Experimental Evaluation

We implemented the algorithm described in the last section in the same LISP environment as the noise-free algorithms. The noise-tolerant learning algorithm used was I-RIP, a separate-and-conquer learner halfway between I-REP [32,30] and RIPPER [14]. Like I-REP, it learns single rules by greedily adding one condition at a time (using FOIL's information gain heuristic [52]) until the rule no longer makes incorrect predictions on the growing set, a randomly chosen set of 2/3 of the training examples. Thereafter, the learned rule is simplified by greedily deleting conditions as long as the performance of the rule does not decrease on the remaining set of examples (the pruning set). All examples covered by the resulting rule are then removed from the training set and a new rule is learned in the same way until all positive examples are covered by at least one rule or the stopping criterion fires. Like RIPPER, I-RIP evaluates the quality of a rule on the pruning set by computing the heuristic $\frac{p-n}{p+n}$ (where p and n are the covered positive and negative examples respectively) and stops adding rules to the theory whenever the fraction of positive examples that are covered by the best rule does not exceed 0.5. These choices have been shown to outperform I-REP's original choices [14]. I-RIP is quite similar to I-REP*, which is also described by [14], but it retains I-REP's method of considering all conditions for pruning (instead of considering a final sequence of conditions).

Around I-RIP, we wrapped the windowing procedure of Figure 9. The resulting algorithm is referred to as WIN-RIP-NT.¹⁵ Again, the implementations of both algorithms remove semantically redundant rules in a post-processing phase as described in section 4.2.

We studied the behavior of the algorithms in the KRK illegality domain with varying levels of artificial noise. A noise level of n% means that in about n% of the examples the class label has been replaced with a random class label. In each of the experiments described in this section, we report the average results on 10 different subsets in terms of run-time of the algorithm and measured accuracy on a separate noise-free test set. We did not evaluate the algorithms according to the total number of examples processed by the basic learning algorithm, because the way we compute the completeness check (doubling the size of the window if no rules can be learned from the current window, see section 5.2.2) makes these results less useful. All algorithms were run on identical data sets, but some random variation results from the fact that I-RIP uses internal random splits of the training data.

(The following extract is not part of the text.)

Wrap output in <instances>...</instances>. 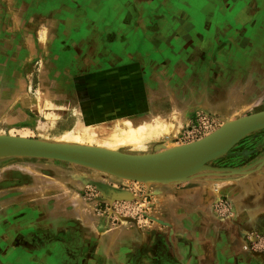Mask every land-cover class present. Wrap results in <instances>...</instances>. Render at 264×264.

All experiments shown below were conducted with the same parameter setting of InitSize = 100and MaxIncSize = 50 which performed well in the noise-free case. We have not yet made an attempt to evaluate their appropriateness for noisy domains.

**Figure 10:** Results for the noise-free KRK domain.
$\resizebox{0.45\textwidth}{!}{\includegraphics{krk-nn0-acc.ps}}$ $\resizebox{0.45\textwidth}{!}{\includegraphics{krk-nn0-time.ps}}$

First, we aimed at making sure that the noise-free setting ( $\alpha = 0.0$ ) of the WIN-RIP-NT algorithm still performs reasonably well, so that the noise-tolerant generalization of the INTEGRATIVEWINDOWING algorithm does not lose its efficiency in noise-free domains. Figure 10 shows the performance of I-RIP, WIN-RIP-3.1 (basic windowing using I-RIP in its loop), WIN-RIP-95 (integrative windowing using I-RIP), and WIN-RIP-NT-0.0 (the noise-tolerant version of integrative windowing with a setting of $\alpha = 0.0$ ). The graphs resemble very much the graphs of Figure 5 for the KRK domain, except that I-RIP over-generalizes occasionally, so that the accuracy never reaches exactly 100%. WIN-RIP-NT-0.0 performs a little worse than WIN-RIP-95, but it still is better than regular windowing. A similar graph for the Mushroom domain is shown in previous work [29]. So we can conclude that the changes in the algorithm did some harm, but the algorithm still performs reasonably well in noise-free domains.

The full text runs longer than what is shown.